By Macy Moore
There are nearly 20 million military veterans and 1.46 million military service members in the United States. As a nation, we celebrate veterans and service members but one aspect of the military is far too often overlooked: the 2 million children of current soldiers and veterans.
Lee Sechrist, a veteran and former army officer founded Gratitude Initiative, a non-profit organization providing essential education programs and scholarships for children of veterans, including those wounded in action.
“As a disabled veteran, I understand that these families have been through so much, and there’s no greater way to honor their service and sacrifice than by providing for their child’s future,” Sechrist says. “The wars in Iraq and Afghanistan have had the most stress on our volunteer force since the 1970s. Their children have been stuck at home, so the families are dealing with challenges, and no one is focusing on the children. That’s where we step in.”
The childhood of those with at least one parent in the military tends to be inconsistent and stressful with the lingering possibility of moving to another location. “One of the key challenges that military children face is that they move a lot,” says Joan Quintana, Advisory Board Member for Gratitude Initiative. “It’s hard moving school to school, finding out where you fit in academically, and there tends to be some academic losses associated with all of those moves.”
Gratitude Initiative provides various education programs, career counseling, college counseling, test preparation, teaching parents about financial aid, online tutoring, and much more. These services are completely free and begin as early as the eighth grade. GI students are put through an online preparatory program, GI College Success Academy, designed to help a student anywhere on the globe where their parents are stationed.
“The goal is that when they apply for colleges, they’ll be such a great academic fit for that school, that they’ll maximize their financial aid opportunities at that school,” says Sechrist. It’s no secret that many students entering college are not college ready; it takes practice to learn proper time management and study skills. As such, GI students are required to take a college readiness course prior to their first college semester.

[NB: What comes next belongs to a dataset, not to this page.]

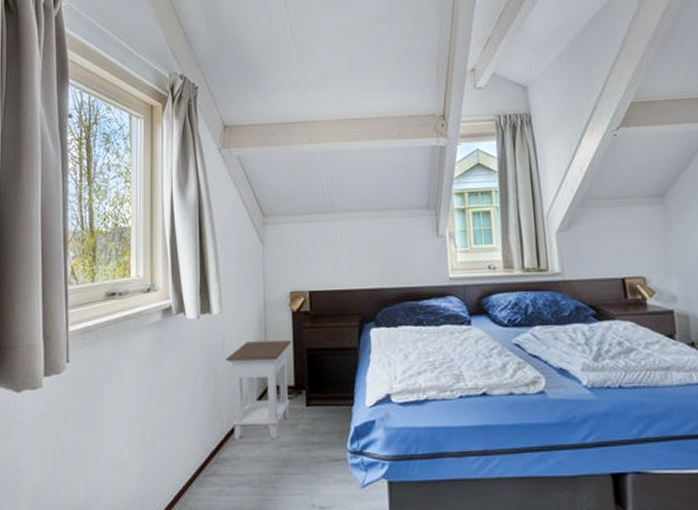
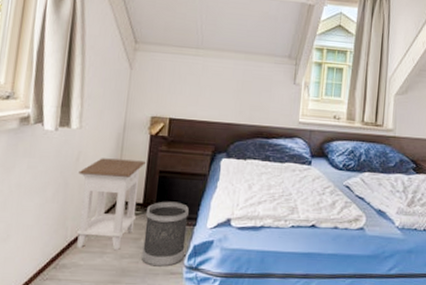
wastebasket: none [300,380,346,454] -> present [142,201,189,267]

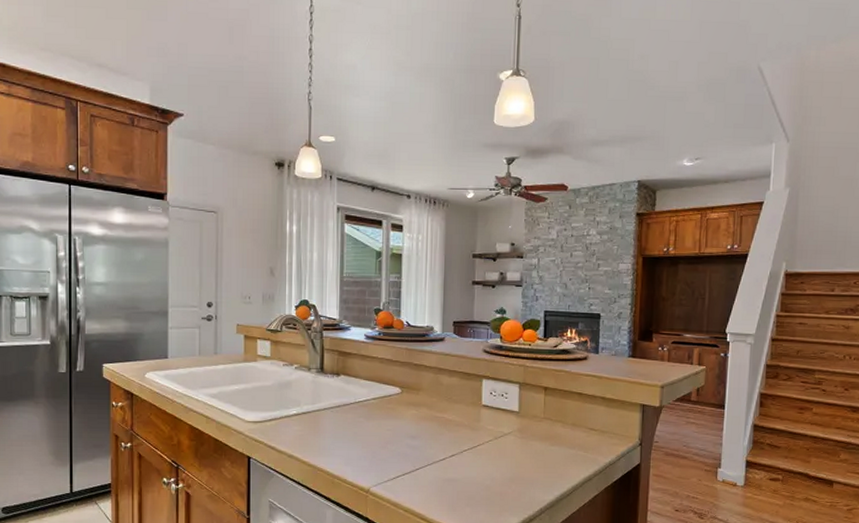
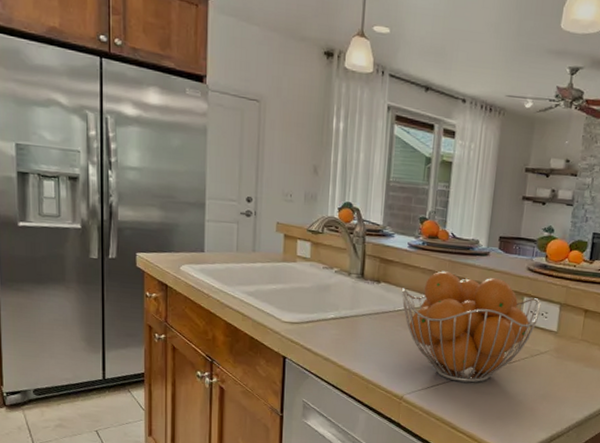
fruit basket: none [362,359,500,470] -> present [402,271,541,383]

Gratitude Initiative reaches children worldwide through Skype, phone, and email. “We are using technology in a way that children and families understand,” says Sechrist. “We are centrally located, but there will be live people available to talk whenever needed.”
With a goal to enroll 2,000 kids a year into the academic programs, Gratitude Initiative is well on the way to changing the lives of military children.

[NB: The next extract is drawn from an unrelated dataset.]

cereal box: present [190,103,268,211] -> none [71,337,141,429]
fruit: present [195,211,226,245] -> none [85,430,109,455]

“When a student graduates from college, it not only positively affects him or her, but it affects their children and their children’s children, and also has a positive impact on their parents,” says Sechrist. “We like to say it creates a legacy of gratitude.”
Gratitude Initiative Kids Day
In order to raise awareness for the 2 million military children, the House and Texas Senate declared a Gratitude Initiative Kids Day, or GI Kids Day. Held January 27, GI Kids Day took place at the Texas Capital in Austin.